A few weeks ago I had a big fight with my wife over prop 8 and about gay rights (see past post). Not getting too far into it, I felt that even homosexuals should be able to have certain things that my wife did not think they should have.
I felt totally rejected, especially when she questioned my spirituality as a result of it, and the ability that I was giving up in being a spiritual patriarch to my family. My heart was broken, because I had just entered into the blogging family and for the first time in my life, I had been accepted with my darkest secret.
I knew that I had grown some, and that my wife had not. I know that it would be unfair for her for me to expect anything more than the support she was already providing me, knowing about my SSA.
That realization did not erase from me the feelings of rejection and a desire from being accepted from my wife, just as a true understanding of the plan of salvation does not erase homosexual desires from our hearts.
It was at that time that I entered a deep depression that lasted only for a day or so. I couldn't talk or be with my wife. My schoolwork suffered and though I never have seriously considered suicide at any time of my life, the suicidal thoughts came to me as they sometimes do. I was literally a mess and it scared the crap out of my wife while I repeatedly ignored call after immediate call from her, only sending texts in reply that I couldn't talk to her in the state that I was in.
She eventually gave up around midnight, after a couple of hours of trying to communicate with me. I crashed into sleep, emotionally exhausted from the depression that I had felt.
The next morning I awoke with the morning-after depression, just like the sadness you wake up with after having a big fight the night before with your spouse. I knew that no resolution was made, but I contacted my wife to let her know that I was awake and going to classes. (I go to school an hour away from home, often staying at school in a rented room in someone’s house)

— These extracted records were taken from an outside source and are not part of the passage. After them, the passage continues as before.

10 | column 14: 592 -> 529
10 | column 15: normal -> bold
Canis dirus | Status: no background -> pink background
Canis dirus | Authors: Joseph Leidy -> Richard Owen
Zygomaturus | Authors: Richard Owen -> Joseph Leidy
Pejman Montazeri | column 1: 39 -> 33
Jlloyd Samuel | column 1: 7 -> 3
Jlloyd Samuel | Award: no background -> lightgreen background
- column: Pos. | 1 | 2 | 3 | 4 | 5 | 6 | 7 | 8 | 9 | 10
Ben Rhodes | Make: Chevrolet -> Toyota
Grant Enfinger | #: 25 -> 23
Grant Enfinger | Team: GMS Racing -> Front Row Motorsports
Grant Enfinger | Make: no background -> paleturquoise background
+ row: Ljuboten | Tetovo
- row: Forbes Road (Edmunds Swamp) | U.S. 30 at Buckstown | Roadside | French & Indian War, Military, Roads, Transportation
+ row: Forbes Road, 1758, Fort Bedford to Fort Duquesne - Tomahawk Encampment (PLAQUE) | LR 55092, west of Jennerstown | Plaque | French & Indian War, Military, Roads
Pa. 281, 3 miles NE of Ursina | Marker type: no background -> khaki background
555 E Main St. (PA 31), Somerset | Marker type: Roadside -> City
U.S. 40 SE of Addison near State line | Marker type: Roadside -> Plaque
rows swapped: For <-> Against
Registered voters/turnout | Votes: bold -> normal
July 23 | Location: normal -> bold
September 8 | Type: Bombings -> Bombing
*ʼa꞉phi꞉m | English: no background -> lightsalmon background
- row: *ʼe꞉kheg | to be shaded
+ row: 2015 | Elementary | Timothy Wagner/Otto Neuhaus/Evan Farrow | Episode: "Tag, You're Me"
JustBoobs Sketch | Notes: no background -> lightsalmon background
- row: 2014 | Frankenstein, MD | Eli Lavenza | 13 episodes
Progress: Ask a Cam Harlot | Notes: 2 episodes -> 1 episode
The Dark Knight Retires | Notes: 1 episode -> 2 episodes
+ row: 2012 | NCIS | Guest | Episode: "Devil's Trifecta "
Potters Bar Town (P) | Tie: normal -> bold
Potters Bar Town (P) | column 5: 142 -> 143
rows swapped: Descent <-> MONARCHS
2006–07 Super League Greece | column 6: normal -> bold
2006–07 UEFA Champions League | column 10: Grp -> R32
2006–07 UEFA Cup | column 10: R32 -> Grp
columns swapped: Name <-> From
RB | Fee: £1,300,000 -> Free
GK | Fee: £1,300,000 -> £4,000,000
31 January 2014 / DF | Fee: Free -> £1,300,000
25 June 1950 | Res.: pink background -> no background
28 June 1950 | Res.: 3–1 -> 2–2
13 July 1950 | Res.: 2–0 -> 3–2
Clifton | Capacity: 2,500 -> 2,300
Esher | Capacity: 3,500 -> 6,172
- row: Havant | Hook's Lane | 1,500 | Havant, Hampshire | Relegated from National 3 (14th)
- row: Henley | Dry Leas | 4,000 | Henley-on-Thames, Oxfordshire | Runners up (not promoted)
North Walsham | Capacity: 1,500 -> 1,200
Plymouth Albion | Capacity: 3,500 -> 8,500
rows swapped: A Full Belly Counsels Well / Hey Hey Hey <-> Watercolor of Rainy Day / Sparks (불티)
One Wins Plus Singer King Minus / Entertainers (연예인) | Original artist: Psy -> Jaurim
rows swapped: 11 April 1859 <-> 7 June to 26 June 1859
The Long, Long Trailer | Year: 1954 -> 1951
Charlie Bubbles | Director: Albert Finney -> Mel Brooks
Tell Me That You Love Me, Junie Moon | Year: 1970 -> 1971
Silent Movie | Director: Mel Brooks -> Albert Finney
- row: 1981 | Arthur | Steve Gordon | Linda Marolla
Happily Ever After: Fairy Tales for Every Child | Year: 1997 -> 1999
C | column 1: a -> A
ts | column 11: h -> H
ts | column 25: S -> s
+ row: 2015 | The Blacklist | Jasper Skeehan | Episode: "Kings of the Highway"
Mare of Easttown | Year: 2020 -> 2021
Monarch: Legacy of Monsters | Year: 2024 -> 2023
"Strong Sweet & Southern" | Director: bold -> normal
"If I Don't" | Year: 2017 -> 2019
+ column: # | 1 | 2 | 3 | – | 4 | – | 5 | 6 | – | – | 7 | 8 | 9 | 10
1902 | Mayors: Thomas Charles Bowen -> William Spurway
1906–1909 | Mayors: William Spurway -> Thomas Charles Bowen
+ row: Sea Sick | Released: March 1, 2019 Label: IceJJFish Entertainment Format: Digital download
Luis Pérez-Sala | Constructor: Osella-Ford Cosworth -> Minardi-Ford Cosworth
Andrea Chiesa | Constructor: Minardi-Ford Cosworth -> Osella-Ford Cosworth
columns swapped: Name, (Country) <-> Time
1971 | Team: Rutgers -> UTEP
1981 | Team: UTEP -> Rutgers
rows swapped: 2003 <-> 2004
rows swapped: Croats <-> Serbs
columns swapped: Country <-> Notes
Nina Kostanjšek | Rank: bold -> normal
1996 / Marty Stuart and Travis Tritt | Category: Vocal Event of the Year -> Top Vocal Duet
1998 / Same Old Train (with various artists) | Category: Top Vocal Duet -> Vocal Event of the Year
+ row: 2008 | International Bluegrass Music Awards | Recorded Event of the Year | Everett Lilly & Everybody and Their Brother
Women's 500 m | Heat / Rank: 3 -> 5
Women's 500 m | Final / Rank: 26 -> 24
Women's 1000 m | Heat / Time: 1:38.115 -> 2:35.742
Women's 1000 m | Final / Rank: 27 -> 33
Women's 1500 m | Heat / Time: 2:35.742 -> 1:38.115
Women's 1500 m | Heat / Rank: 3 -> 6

She immediately started sobbing, because all night she had worried if I was going to kill myself because of how depressed I was and how I wouldn’t talk to her. She has these fears based on a loved one in her family that has been suicidal in the past, nearly going through with it a few times, the last of which we together rescued this person in the act.
Since then, we have been better, though we haven’t really revisited the conversation; I think we are too afraid to go down that road, as it was clear that we couldn’t amicably agree to disagree.
For the record, my wife did seek counsel from a friend that we call our ‘therapist,’ a grandmotherly Brain Gym practitioner who has helped us overcome emotional issues for as long as we have been together. This really should become a future post, but I can confidently say that through this I have become a remarkably different person, a complete 180 in some respects, and that I know without a doubt that without Brain Gym I would not be where I am today.
Back to the story. At this time I discovered Sarah’s blog and started reading it. For the first time I had hope for a better relationship with my wife, and it was because I knew that Scott and Sarah had theirs. I didn’t believe that I could have a more open relationship with my wife, but after reading Sarah’s blog, I knew that it is possible.
I knew that my wife loved me, with all of her heart, and that she would do anything that she is capable of to love and support me. I don’t know how long it will take, but I knew then that it was possible.
It is because of Scott and Sarah that I want to introduce my loving, caring, beautiful wife to my blog. I fear her fears, and I am doing what I can to prepare her for a smooth introduction. I am being patient, I don’t think that I could just drop it on her out of the blue, but it is the center of my prayers right now.
So perhaps I do idolize Scott and Sarah, probably more than they think that I should, but at the risk of sounding dramatic (which I loathe, even though I still am at times), I do feel that they were able to do something that nobody in existence could have done for me a the time.
Ugh! That did sound really dramatic. Excuse me while I am shamefully embarrassed by the truth of how I feel.
In the end, I think that my situation will be different from theirs, in that I think that there is no way that I would ever come out openly to the ward and others, but I do with to be more open with myself, my wife and a few other loved ones now that I more fully love myself.